Graffiti in the rundown Athens neighborhood of Psiri depicts a woman clutching a sack of euros, a golden halo on her head and the title, "40 Years of Debt-ocracy." The street artist goes by the tag Bleeps.gr. Sylvia Poggioli/NPR
Debt-burdened Greeks go to the polls Sunday to choose between an establishment party, and continuing harsh austerity measures, or a leftist party that vows to replace the current bailout deal with less punishing conditions.
But many Greeks are aware that whatever the outcome, they face years of hardship in a rapidly unraveling society.
A recent TV news report on medicine shortages illustrated the anguish rippling through the country. The piercing screams of a woman in a pharmacy can be heard as she shouts, "Where am I going to find my medication?"
Her plight struck a chord in a country where the government can no longer pay for drugs, including vital cancer and diabetes medicines. The health system is crumbling, and hospitals lack basic staff, equipment and supplies.
In its fifth year of recession, the economy slumped by 6.5 percent just in the first quarter of this year. Latest data show unemployment rates at record highs — almost 53 percent among the young.
The worsening economic crisis takes a devastating toll.
"It is ruined the society, it is bombed," says George Malouchos, a commentator for the daily newspaper To Vima. "It doesn't know where to go, how to go, what to do, what is the solution, if there is a solution. Greeks have despaired."
Desperation is clearly visible on Athens streets. Shop after shop is shuttered. In 2011 alone, 68,000 small businesses closed down. Bankruptcies are gathering pace.
A drive through Athens is a tour through a new art form: crisis graffiti reflecting the frustration and anger of an increasingly powerless people. Nothing's spared — the eyes of a statue of Athena, the Greek goddess of wisdom, are spray-painted with a black blindfold.

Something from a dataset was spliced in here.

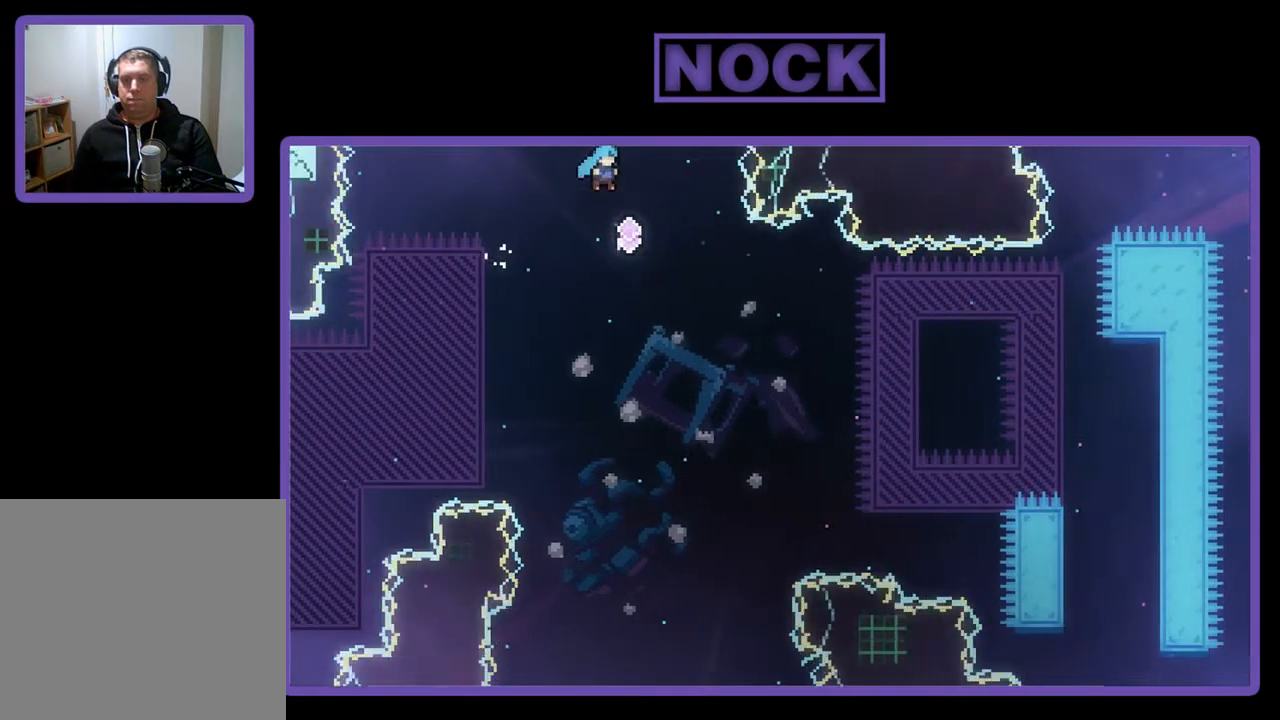
{"buttons": ["R2", "DPAD_RIGHT"], "left_stick": "center", "events": [[17, "CROSS", "up"], [83, "DPAD_UP", "up"]]}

In the rundown Psiri neighborhood, graffiti depicts a woman clutching a sack of euros, a golden halo on her head and the title, "40 Years of Debt-ocracy." The street artist goes by the tag Bleeps.gr. His works are allegories of the effects of the crisis on ordinary lives.

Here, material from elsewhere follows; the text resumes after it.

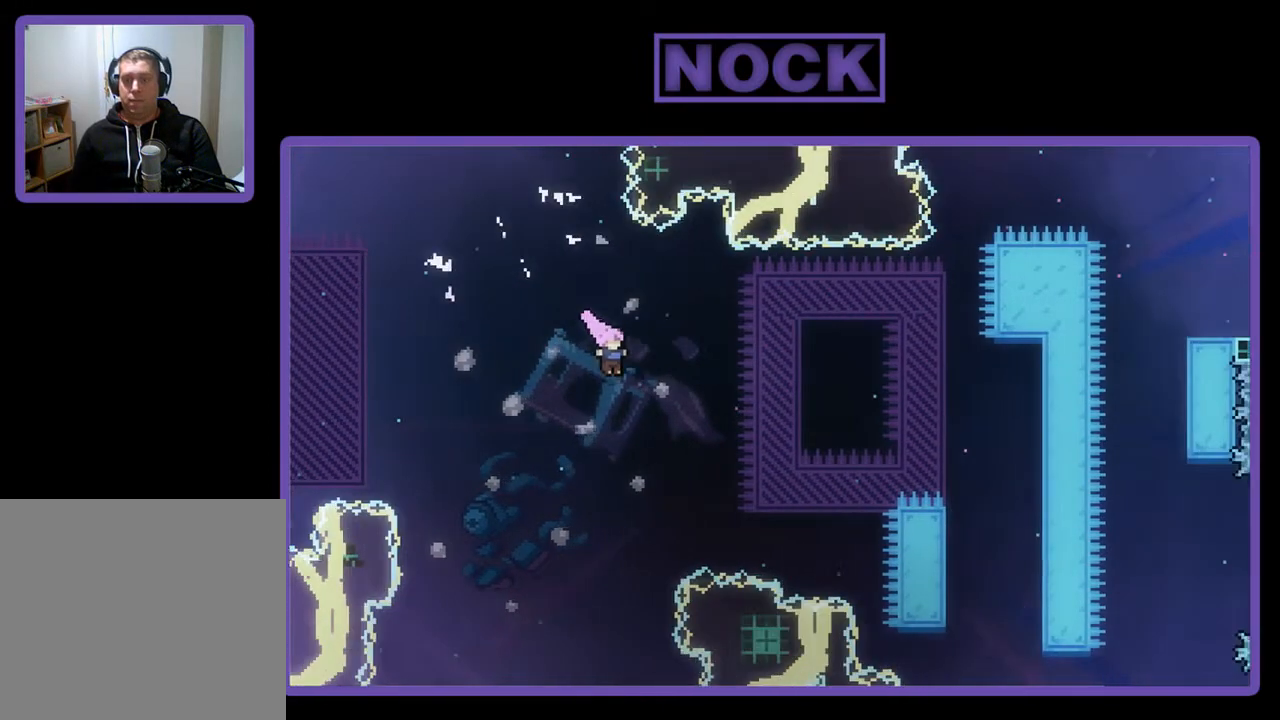
{"buttons": ["CIRCLE", "R2", "DPAD_UP", "DPAD_RIGHT"], "left_stick": "center", "events": [[50, "DPAD_UP", "down"], [217, "CIRCLE", "down"]]}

One — a female figure with a disability — was inspired by the TV show Greece's Next Top Model.
Street art by Bleeps.gr are allegories of the effects of the economic crisis on ordinary Greeks.
Street art by Bleeps.gr are allegories of the effects of the economic crisis on ordinary Greeks. Sylvia Poggioli/NPR
"She misses one leg under the knee and it's replaced with a wooden leg," he says. "She is doing the catwalk. Next to it I wrote, 'Greece Next Economic Model,' which is an ironic comment of what was to happen because I did it a year ago."

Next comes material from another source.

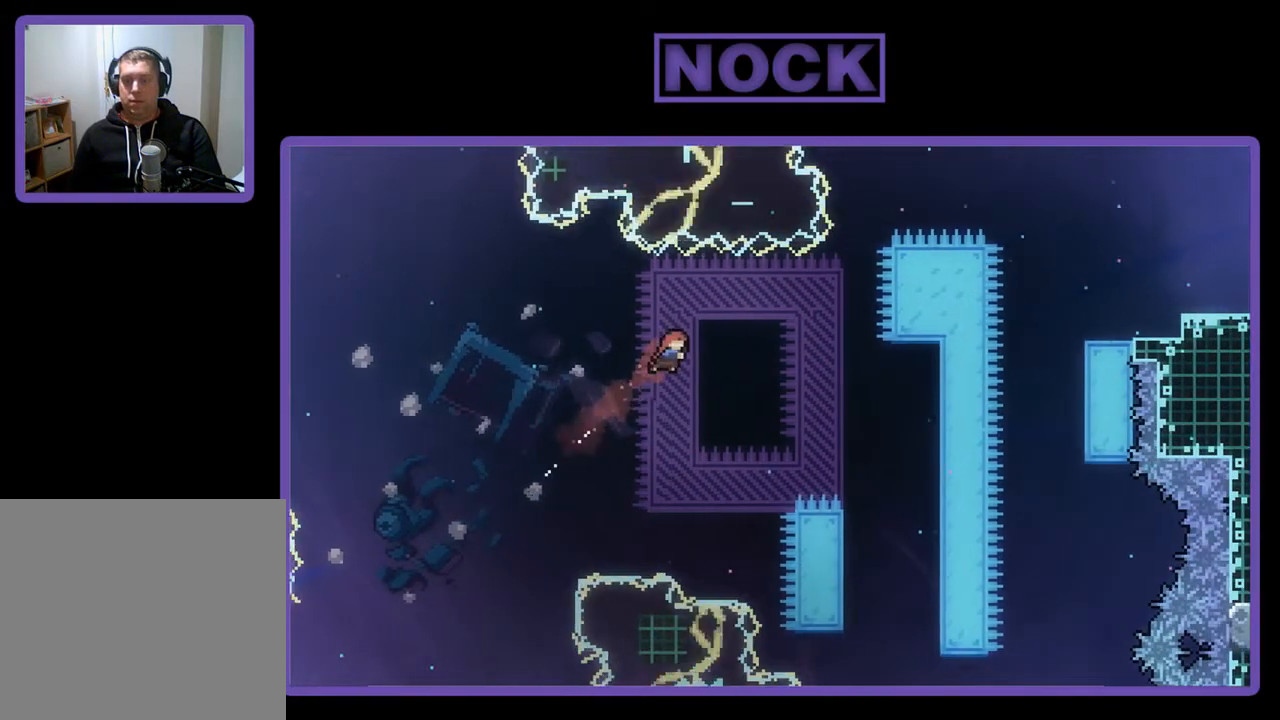
{"buttons": ["R2", "DPAD_UP"], "left_stick": "center", "events": [[83, "DPAD_RIGHT", "up"], [183, "CIRCLE", "up"], [283, "DPAD_LEFT", "down"], [450, "DPAD_LEFT", "up"]]}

Greeks feel led astray by their politicians and besieged by EU leaders, especially Germany's Angela Merkel who, many claim, treats Greece as a rogue state, an enemy and no longer a partner in need.
Many Greeks turn to mythology to interpret the present.
Novelist Vassilis Danellis wrote a parable based on the Euripides play Iphigenia in Aulis.
In the original, King Agamemnon, leader of the Greek fleet about to set sail for Troy, is required to sacrifice his daughter Iphigenia to placate the wrath of the gods. Danellis says that in his version, "Merkel is Agamemnon, the leader of European Union, who decides to sacrifice Greece in order to contain the wrath of markets."
Fear of Greece's sacrificial expulsion from the eurozone has been dubbed by the media the "Iphigenia syndrome." Other myths are also invoked: the austerity package as "Pandora's Box" and the "Rape of Europa," not by Zeus but by the gods of money.
Commentator Malouchos zeroes in on the key victims. "The heart of the Greek middle class is dying," he says. "When you don't have a middle class, you don't have democracy. You have nothing."
Danellis says the outcome of the current Greek drama is still unknown and whether the gods will spare it from ending as a tragedy.
"Who is going to be the deus ex machina? This is the question," he says. "We don't know yet, because we have seen half of the play; the ending is open."